Ankara’dan, gerekirse soruşturmanın bizzat içinde yer alınabileceği yönünde bir görüş bildirildi. Alman makamlarından buna sıcak bir cevap gelme ihtimali hayli zayıf olsa da önemli bir hamle.

Biraz geç olsa da Türkiye medyasının olayın üzerine gitmesinin sürece katkısı olduğundan kuşku yok. Ancak bu ilgiyi sahici ve kalıcı hale getirmeden, gerçek bir lobi gücünden bahsetmek kolay değil.

***

Diğer yandan asıl sorun, hali hazırda Türkiye ile bir şekilde bağı olan milyonlarca insanın mevcut sorunları ve gelecekleri üzerinde kafaların hayli karışık olması.

Son zamanlarda bu konuları ele alırken, sık sık Türkiye’nin bu konuyla daha aktif ilgilenmesinin önemine değindim. Buradaki kastım, sadece kurumsal anlamda bir devlet politikasının oluşturulması değil. Hatta aksine bu konuda atılacak adımlar, kurumsal anlamda devletten bağımsız olduğu sürece daha güçlü ve kalıcı olabilir.

Bu tespit bizi dönüp dolaştırıp Türkiye’nin ‘yumuşak güç’ unsurlarına getiriyor. Yakın bir tarihe kadar neredeyse burnunun dibinde sayılacak alanlardaki tarihsel bağlarını, ilgilerini ve ortak kader algısını yitiren bir ülkenin, binlerce kilometre uzaktaki insanlarıyla ilgilenirken şaşkınlık yaşaması ve bocalaması da son derece normal.

Şimdi Türkiye kendi doğal sınırlarında ilgilerini artıran, hamle ve operasyon gücünü yükselten bir ülke olarak varlığını hissettiriyor. Bugün Irak ve Suriye başta olmak üzere geniş bir alanda Ankara’nın ne düşündüğü ve ne yapmak istediği dikkate alınıyor, ciddiyetle hesaba katılıyor. Bunun karşı hamleleri de hızla gelişiyor kuşkusuz. Bu etkinliği daha yolun başında kırmak isteyenler, ülke içinden dışına kadar hemen her alanda Türkiye’ye karşı pek çok operasyon peşinde.

O nedenle sözgelimi Almanya’da yahut benzeri bir yerde ortaya çıkan bir olayı, sıradan bir iç çatışmanın yansıması gibi görmek son derece yanıltıcı. Tam aksine tüm bunlar büyük resimde çok daha derin bir hesaplaşmanın parçası olabilir.

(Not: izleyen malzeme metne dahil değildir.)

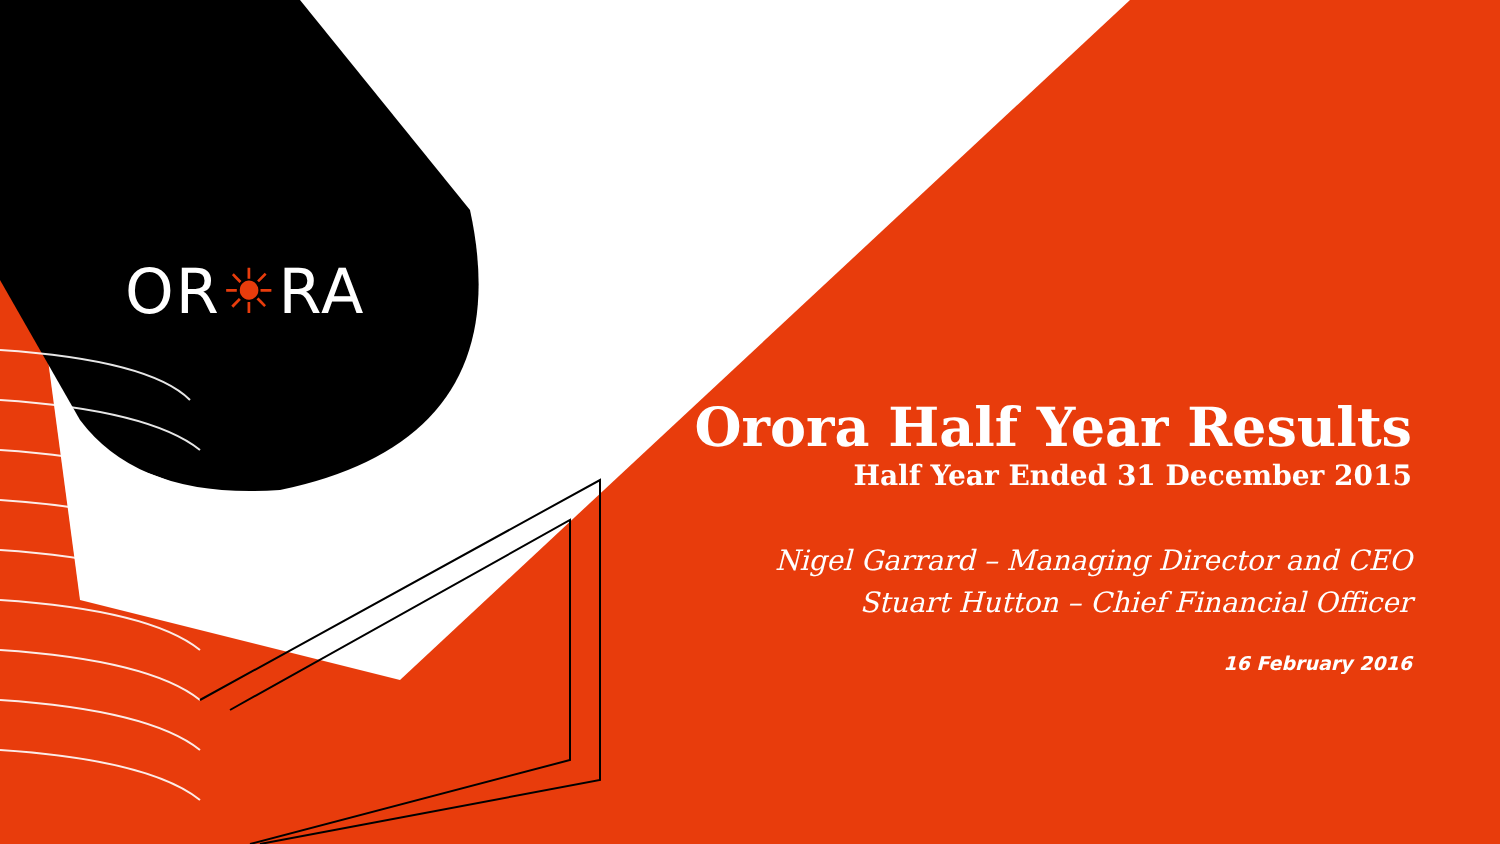OR☀RA
Orora Half Year Results
Half Year Ended 31 December 2015
Nigel Garrard – Managing Director and CEO
Stuart Hutton – Chief Financial Officer
16 February 2016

Sonuçta neresinden bakarsanız bakın, Türkiye artık sınırlarına hapsolmuş, kolayca sindirilebilen ülke değil. Tam da bu nedenle Almanya’da yaşanan olayla ilgili tepkisi geçmişten çok farklı oldu. Bundan sonra da daha farklı gelişecektir, gelişmek zorunda.

Şunu not edelim. Suriye konusunda sözü geçen Türkiye, Almanya’daki vatandaşlarına herkesin istediği gibi operasyon yapabildiği bir ülke olamaz, olmamalı. O nedenle Türkiye’nin dış politikada ne yapıp ettiğini konuşurken, aralarında hiçbir bağ yokmuş gibi görünen hadiselere biraz daha yakından bakmakta yarar var.